Here are simplified versions of my classes:
public class Campaign {
[Key]
public int CampaignId {get;set;}
public string Name {get;set;}
public virtual CampaignSurvey Survey {get;set;}
public virtual CampaignFeedback Feedback {get;set;}
}
public class CampaignSurvey {
[Key]
public int CampaignId {get;set;}
public string Question {get;set;}
public string Answer {get;set;}
}
public class CampaignFeedback {
[Key]
public int CampaignId {get;set;}
public string Feedback {get;set;}
}
protected override void OnModelCreating(DbModelBuilder modelBuilder) {
modelBuilder.Conventions.Remove<PluralizingTableNameConvention>();
modelBuilder.Entity<Campaign>().HasRequired(c => c.Survey).WithRequiredPrincipal();
modelBuilder.Entity<Campaign>().HasRequired(c => c.Feedback).WithRequiredPrincipal();
modelBuilder.Entity<Campaign>().ToTable("Campaign");
modelBuilder.Entity<CampaignSurvey>().ToTable("Campaign");
modelBuilder.Entity<CampaignFeedback>().ToTable("Campaign");
}
Edit: Split table to more than two entities in code first is very problematic. It works without any problem when using EDMX.
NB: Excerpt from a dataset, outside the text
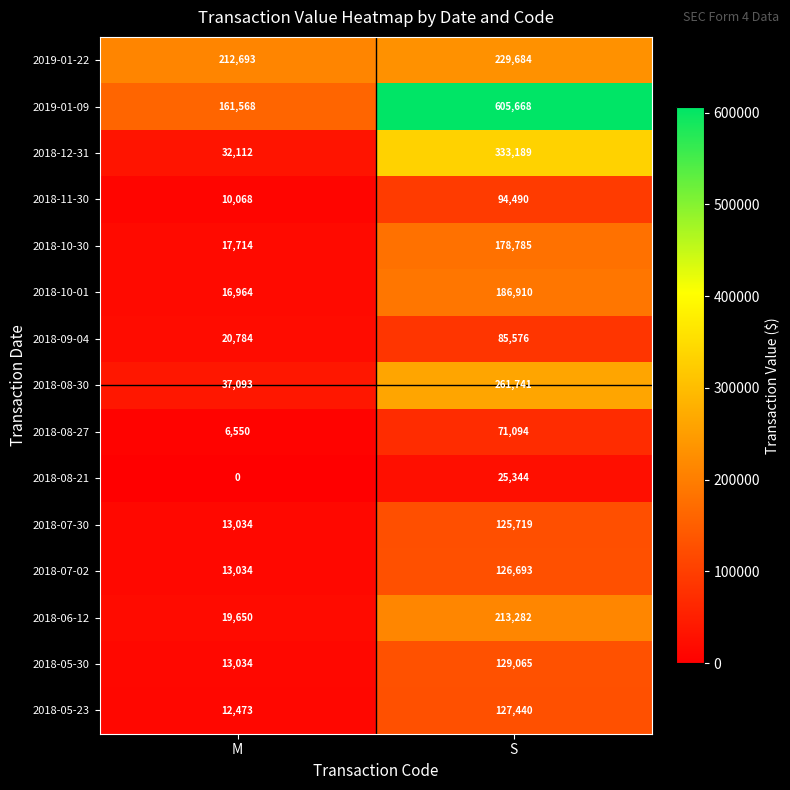

Which category has the lowest value in the 2018-10-01 series?

M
To make it work you must ensure that each entity used to split table has valid one-to-one relation with all other entities used to split table. That also means spoiling your model with navigation properties and moreover ensuring that during save all navigation properties pointing to the same entity type reference the same instance (otherwise you will get exception during call to SaveChanges).
So the solution for your example should be something like:
public class Campaign {
[Key]
public int CampaignId {get;set;}
public string Name {get;set;}
public virtual CampaignSurvey Survey {get;set;}
public virtual CampaignFeedback Feedback {get;set;}
}
public class CampaignSurvey {
[Key]
public int CampaignId {get;set;}
public string Question {get;set;}
public string Answer {get;set;}
public virtual CampaignFeedback Feedback {get;set;}
}
public class CampaignFeedback {
[Key]
public int CampaignId {get;set;}
public string Feedback {get;set;}
}
protected override void OnModelCreating(DbModelBuilder modelBuilder) {
modelBuilder.Conventions.Remove<PluralizingTableNameConvention>();
modelBuilder.Entity<Campaign>().HasRequired(c => c.Survey).WithRequiredPrincipal();
modelBuilder.Entity<Campaign>().HasRequired(c => c.Feedback).WithRequiredPrincipal();
modelBuilder.Entity<CampaignSurvey>().HasRequired(c => c.Feedback).WithRequiredPrincipal();
modelBuilder.Entity<Campaign>().ToTable("Campaign");
modelBuilder.Entity<CampaignSurvey>().ToTable("Campaign");
modelBuilder.Entity<CampaignFeedback>().ToTable("Campaign");
}
I'm even not sure how this will work in the real scenario. You can find some other problems when using it.
Something I have found that works is to create a view and point your additional entities to that.